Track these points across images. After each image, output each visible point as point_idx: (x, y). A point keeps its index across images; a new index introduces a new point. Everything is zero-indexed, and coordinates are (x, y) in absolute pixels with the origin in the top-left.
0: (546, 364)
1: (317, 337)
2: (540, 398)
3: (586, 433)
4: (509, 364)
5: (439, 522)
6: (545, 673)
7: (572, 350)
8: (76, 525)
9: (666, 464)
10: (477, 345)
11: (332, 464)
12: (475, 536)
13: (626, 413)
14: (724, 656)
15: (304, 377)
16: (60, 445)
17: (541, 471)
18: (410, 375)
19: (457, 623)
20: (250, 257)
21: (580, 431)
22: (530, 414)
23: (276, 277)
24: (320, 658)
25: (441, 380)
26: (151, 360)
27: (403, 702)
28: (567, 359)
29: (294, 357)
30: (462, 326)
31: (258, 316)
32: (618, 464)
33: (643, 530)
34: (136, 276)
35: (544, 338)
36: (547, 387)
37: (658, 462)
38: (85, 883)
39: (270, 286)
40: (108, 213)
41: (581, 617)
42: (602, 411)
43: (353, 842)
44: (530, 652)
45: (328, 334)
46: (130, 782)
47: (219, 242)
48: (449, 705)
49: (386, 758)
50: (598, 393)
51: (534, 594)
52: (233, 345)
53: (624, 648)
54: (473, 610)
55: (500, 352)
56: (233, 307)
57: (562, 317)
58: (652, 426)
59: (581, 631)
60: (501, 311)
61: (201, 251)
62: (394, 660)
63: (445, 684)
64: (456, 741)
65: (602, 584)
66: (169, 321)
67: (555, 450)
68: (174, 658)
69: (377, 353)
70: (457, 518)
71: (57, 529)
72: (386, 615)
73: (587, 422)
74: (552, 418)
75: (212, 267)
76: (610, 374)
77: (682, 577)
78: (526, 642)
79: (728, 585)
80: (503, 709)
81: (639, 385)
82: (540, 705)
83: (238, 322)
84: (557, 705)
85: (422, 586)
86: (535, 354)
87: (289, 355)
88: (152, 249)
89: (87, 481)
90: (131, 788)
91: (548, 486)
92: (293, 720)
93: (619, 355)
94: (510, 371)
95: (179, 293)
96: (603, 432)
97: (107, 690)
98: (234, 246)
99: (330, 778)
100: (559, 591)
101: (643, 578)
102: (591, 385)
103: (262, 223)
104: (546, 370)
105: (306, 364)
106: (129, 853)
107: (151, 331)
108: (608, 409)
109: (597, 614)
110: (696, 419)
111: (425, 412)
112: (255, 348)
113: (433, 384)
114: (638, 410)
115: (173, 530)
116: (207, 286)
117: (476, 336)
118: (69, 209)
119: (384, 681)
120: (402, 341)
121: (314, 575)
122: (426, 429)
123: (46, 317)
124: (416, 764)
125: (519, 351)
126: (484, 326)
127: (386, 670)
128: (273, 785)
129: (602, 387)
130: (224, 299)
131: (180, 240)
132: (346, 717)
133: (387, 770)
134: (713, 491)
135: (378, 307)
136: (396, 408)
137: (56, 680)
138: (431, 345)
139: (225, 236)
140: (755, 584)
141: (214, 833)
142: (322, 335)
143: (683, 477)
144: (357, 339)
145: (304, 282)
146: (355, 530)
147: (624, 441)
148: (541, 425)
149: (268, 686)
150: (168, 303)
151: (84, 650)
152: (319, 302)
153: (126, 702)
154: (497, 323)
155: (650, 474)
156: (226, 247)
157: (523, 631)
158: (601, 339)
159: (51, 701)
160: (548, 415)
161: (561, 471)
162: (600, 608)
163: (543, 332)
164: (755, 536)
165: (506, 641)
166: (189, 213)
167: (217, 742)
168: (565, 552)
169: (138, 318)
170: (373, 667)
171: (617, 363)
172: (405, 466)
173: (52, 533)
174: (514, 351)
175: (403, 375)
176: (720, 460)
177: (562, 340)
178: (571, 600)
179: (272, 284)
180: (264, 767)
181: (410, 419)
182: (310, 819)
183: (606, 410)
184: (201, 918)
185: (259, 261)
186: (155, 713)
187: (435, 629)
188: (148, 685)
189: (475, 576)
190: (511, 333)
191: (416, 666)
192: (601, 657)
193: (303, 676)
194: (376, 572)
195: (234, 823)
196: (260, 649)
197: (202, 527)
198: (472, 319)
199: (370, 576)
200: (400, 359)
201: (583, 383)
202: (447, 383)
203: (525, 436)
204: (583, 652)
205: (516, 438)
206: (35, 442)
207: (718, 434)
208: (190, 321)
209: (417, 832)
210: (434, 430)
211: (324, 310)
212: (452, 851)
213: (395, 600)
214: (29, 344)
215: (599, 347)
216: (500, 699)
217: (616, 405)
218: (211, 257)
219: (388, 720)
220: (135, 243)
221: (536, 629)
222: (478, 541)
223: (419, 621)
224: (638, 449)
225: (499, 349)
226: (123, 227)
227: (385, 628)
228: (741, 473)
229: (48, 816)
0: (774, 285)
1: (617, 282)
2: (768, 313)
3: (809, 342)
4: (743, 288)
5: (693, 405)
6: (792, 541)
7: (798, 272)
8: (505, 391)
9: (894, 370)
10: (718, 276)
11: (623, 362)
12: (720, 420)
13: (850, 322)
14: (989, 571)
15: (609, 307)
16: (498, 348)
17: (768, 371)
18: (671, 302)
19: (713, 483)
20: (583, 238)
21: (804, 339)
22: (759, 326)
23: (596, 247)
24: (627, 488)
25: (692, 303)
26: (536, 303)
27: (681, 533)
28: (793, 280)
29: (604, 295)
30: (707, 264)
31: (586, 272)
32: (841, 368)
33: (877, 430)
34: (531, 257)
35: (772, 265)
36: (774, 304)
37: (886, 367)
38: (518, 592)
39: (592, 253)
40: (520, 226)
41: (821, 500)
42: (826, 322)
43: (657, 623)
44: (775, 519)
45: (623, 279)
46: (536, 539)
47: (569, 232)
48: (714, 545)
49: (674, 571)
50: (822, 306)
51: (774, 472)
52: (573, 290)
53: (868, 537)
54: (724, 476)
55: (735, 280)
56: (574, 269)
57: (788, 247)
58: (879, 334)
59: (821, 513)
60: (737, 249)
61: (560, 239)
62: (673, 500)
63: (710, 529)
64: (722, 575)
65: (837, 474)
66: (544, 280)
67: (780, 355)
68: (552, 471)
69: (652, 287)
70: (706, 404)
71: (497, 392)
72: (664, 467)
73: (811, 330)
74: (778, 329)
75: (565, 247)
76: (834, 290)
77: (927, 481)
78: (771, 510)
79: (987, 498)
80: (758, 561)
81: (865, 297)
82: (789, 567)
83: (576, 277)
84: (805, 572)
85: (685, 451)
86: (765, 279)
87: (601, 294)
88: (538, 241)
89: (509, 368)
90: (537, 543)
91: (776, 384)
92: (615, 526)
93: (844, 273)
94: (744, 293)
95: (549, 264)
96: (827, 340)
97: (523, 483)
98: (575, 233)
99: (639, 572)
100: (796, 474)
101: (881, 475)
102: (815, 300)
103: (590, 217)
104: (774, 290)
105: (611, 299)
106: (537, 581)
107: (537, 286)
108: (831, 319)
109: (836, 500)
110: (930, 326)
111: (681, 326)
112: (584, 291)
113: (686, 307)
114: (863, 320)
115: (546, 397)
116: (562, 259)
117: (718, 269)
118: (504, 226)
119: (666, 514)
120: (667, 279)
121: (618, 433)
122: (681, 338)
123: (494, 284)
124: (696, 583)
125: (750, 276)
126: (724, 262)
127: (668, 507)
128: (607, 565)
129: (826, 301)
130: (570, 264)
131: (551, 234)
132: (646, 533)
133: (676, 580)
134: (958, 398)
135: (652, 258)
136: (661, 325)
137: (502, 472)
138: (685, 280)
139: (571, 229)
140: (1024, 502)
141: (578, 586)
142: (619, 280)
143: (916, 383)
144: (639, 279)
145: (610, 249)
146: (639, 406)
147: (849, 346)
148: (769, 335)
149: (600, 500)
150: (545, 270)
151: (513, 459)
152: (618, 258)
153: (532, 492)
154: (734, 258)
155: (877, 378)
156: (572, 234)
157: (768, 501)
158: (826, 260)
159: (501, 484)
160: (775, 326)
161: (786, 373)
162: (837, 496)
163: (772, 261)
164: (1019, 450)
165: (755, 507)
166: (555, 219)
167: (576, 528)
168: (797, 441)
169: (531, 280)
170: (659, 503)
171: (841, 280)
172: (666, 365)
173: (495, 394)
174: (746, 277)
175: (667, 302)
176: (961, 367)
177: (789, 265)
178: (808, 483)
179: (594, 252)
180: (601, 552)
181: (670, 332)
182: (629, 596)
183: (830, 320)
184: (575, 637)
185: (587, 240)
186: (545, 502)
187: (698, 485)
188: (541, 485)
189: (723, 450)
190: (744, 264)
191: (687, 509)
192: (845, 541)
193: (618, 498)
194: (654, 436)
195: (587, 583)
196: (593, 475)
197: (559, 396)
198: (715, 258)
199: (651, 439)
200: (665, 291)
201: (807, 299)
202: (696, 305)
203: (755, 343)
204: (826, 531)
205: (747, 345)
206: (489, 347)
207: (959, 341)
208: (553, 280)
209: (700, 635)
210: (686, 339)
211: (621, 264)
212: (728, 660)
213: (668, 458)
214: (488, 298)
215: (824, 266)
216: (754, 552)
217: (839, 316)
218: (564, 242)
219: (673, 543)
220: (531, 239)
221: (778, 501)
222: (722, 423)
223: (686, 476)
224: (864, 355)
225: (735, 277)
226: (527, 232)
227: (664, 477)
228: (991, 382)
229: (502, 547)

★ ★ ★ ★ ★ ★ ★

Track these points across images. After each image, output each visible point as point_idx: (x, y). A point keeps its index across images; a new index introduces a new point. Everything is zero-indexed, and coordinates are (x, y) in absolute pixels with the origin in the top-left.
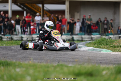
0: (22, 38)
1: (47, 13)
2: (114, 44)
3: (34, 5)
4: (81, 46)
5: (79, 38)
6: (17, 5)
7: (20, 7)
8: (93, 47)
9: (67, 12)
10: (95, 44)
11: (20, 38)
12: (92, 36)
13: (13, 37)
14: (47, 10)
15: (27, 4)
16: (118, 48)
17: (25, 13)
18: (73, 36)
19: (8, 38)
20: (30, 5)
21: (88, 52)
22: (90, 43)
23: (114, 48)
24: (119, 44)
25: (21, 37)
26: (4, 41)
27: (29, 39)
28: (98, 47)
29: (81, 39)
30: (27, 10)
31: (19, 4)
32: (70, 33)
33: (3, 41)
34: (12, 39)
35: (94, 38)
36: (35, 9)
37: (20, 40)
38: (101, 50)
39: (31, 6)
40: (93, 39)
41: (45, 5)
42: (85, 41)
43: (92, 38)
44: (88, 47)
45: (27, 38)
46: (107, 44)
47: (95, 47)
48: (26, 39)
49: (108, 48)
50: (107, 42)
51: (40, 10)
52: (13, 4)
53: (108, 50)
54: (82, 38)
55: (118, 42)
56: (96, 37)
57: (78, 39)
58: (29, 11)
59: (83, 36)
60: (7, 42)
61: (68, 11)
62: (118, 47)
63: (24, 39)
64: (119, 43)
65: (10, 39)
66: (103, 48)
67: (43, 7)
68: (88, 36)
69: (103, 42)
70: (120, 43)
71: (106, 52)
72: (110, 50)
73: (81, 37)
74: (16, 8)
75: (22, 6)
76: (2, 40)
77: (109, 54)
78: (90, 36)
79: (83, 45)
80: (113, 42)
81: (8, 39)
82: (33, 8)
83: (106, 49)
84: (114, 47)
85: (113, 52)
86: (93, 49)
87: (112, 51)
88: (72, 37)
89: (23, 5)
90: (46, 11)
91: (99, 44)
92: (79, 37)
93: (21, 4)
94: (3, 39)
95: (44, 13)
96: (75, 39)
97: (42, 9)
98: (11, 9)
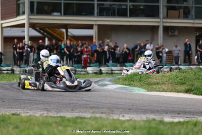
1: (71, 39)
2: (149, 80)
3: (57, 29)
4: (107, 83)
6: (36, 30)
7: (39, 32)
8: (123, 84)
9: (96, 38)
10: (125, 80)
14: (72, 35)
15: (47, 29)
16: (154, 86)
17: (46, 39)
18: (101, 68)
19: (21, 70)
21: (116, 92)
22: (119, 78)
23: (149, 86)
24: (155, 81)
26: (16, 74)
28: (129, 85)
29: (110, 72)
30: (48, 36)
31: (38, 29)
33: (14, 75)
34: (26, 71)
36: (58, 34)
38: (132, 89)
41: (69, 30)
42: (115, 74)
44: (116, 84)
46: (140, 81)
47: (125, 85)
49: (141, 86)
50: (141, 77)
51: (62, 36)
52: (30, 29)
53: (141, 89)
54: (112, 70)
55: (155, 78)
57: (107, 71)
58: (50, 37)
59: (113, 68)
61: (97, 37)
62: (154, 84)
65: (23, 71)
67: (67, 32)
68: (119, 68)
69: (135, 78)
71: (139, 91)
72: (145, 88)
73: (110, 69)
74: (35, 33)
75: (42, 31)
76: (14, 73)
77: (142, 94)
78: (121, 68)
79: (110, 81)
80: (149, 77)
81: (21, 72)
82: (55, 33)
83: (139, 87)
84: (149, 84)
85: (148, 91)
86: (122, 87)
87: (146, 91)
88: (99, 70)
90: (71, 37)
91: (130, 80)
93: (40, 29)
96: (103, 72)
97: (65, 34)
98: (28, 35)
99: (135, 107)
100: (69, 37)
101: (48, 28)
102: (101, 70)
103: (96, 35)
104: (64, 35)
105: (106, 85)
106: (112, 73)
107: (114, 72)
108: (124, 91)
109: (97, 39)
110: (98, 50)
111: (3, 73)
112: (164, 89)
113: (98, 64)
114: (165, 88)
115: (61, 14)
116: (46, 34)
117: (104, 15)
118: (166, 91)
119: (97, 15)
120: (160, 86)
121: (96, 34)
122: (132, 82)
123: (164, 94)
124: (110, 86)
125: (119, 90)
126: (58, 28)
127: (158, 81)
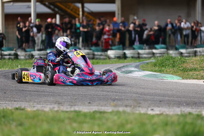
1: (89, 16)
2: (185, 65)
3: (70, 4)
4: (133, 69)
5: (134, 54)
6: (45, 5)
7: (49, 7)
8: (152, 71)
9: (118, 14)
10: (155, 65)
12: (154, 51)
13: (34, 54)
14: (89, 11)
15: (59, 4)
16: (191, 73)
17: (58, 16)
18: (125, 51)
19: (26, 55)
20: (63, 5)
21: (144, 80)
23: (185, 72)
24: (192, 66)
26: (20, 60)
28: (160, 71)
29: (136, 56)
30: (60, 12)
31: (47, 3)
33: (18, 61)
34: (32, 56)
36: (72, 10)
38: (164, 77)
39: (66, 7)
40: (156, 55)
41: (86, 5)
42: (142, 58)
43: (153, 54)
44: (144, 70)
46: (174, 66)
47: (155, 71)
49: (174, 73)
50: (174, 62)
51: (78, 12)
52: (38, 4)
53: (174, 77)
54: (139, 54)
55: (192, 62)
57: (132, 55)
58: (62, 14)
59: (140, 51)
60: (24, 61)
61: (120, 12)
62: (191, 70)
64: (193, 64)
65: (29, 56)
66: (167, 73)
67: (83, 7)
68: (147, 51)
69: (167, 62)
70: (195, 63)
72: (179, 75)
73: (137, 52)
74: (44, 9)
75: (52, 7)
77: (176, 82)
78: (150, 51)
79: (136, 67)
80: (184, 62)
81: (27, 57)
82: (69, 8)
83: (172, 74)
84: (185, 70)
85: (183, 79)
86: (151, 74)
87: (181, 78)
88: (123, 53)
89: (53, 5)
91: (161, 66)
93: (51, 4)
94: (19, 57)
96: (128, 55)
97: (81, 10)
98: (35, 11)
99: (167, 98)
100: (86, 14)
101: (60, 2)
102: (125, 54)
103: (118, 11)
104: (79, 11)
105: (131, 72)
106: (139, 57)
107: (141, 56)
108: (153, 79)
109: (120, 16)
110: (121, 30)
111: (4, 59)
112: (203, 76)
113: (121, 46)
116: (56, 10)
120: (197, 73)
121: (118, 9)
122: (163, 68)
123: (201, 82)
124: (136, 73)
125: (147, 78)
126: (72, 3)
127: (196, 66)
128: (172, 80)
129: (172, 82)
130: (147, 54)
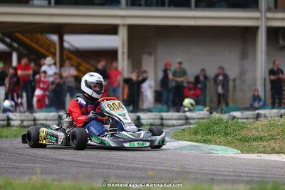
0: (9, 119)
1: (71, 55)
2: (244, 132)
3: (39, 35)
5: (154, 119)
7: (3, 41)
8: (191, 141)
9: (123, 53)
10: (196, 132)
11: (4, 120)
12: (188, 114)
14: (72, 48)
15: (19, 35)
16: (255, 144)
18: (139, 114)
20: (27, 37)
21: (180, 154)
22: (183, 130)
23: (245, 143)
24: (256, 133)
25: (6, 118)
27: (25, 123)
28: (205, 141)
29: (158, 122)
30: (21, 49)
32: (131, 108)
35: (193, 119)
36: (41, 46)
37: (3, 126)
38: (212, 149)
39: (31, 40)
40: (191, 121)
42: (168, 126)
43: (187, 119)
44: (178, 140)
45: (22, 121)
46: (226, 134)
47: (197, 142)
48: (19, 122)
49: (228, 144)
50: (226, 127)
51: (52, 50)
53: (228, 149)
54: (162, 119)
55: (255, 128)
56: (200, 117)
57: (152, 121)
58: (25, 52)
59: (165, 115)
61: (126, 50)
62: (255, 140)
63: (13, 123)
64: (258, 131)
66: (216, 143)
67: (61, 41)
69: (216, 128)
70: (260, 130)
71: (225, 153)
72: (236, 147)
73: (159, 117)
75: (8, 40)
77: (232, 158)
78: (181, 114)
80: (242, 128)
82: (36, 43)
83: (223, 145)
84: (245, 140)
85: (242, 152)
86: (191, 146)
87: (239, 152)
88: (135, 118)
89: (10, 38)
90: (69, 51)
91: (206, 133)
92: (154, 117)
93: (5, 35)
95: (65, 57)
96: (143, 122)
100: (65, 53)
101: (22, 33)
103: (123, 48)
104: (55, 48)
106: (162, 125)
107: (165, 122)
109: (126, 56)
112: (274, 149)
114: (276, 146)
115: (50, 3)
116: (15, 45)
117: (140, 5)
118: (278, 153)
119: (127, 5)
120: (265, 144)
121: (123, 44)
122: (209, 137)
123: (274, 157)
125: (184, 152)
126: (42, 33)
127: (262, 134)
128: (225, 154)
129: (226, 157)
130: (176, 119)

★ ★ ★ ★ ★ ★ ★

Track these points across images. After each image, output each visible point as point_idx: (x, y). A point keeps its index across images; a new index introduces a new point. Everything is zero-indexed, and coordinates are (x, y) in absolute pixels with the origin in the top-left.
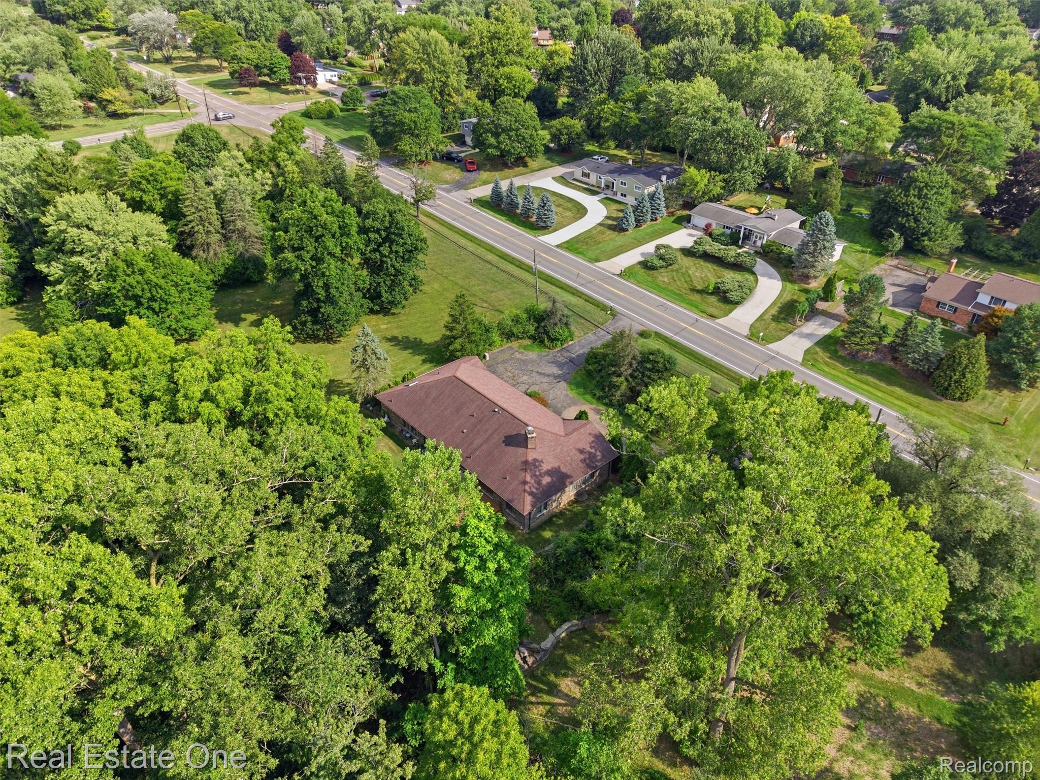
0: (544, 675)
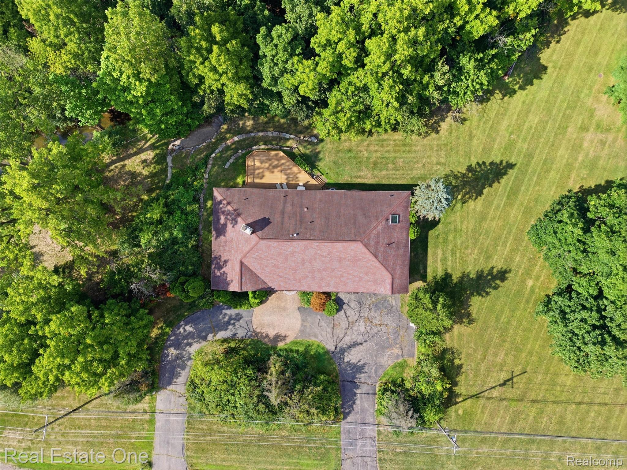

★ ★ ★ ★ ★ ★ ★

WHAT IS NEEDED: Within the entries above, the lines from the one containing "99: (135, 107)" through the one containing "129: (172, 82)" are to be transcribed exactly, ends included, pictures excluded.

TASK ANSWER:
99: (135, 107)
100: (69, 37)
101: (48, 28)
102: (101, 70)
103: (96, 35)
104: (64, 35)
105: (106, 85)
106: (112, 73)
107: (114, 72)
108: (124, 91)
109: (97, 39)
110: (98, 50)
111: (3, 73)
112: (164, 89)
113: (98, 64)
114: (165, 88)
115: (61, 14)
116: (46, 34)
117: (104, 15)
118: (166, 91)
119: (97, 15)
120: (160, 86)
121: (96, 34)
122: (132, 82)
123: (164, 94)
124: (110, 86)
125: (119, 90)
126: (58, 28)
127: (158, 81)
1: (89, 16)
2: (185, 65)
3: (70, 4)
4: (133, 69)
5: (134, 54)
6: (45, 5)
7: (49, 7)
8: (152, 71)
9: (118, 14)
10: (155, 65)
12: (154, 51)
13: (34, 54)
14: (89, 11)
15: (59, 4)
16: (191, 73)
17: (58, 16)
18: (125, 51)
19: (26, 55)
20: (63, 5)
21: (144, 80)
23: (185, 72)
24: (192, 66)
26: (20, 60)
28: (160, 71)
29: (136, 56)
30: (60, 12)
31: (47, 3)
33: (18, 61)
34: (32, 56)
36: (72, 10)
38: (164, 77)
39: (66, 7)
40: (156, 55)
41: (86, 5)
42: (142, 58)
43: (153, 54)
44: (144, 70)
46: (174, 66)
47: (155, 71)
49: (174, 73)
50: (174, 62)
51: (78, 12)
52: (38, 4)
53: (174, 77)
54: (139, 54)
55: (192, 62)
57: (132, 55)
58: (62, 14)
59: (140, 51)
60: (24, 61)
61: (120, 12)
62: (191, 70)
64: (193, 64)
65: (29, 56)
66: (167, 73)
67: (83, 7)
68: (147, 51)
69: (167, 62)
70: (195, 63)
72: (179, 75)
73: (137, 52)
74: (44, 9)
75: (52, 7)
77: (176, 82)
78: (150, 51)
79: (136, 67)
80: (184, 62)
81: (27, 57)
82: (69, 8)
83: (172, 74)
84: (185, 70)
85: (183, 79)
86: (151, 74)
87: (181, 78)
88: (123, 53)
89: (53, 5)
91: (161, 66)
93: (51, 4)
94: (19, 57)
96: (128, 55)
97: (81, 10)
98: (35, 11)
99: (167, 98)
100: (86, 14)
101: (60, 2)
102: (125, 54)
103: (118, 11)
104: (79, 11)
105: (131, 72)
106: (139, 57)
107: (141, 56)
108: (153, 79)
109: (120, 16)
110: (121, 30)
111: (4, 59)
112: (203, 76)
113: (121, 46)
116: (56, 10)
120: (197, 73)
121: (118, 9)
122: (163, 68)
123: (201, 82)
124: (136, 73)
125: (147, 78)
126: (72, 3)
127: (196, 66)
128: (172, 80)
129: (172, 82)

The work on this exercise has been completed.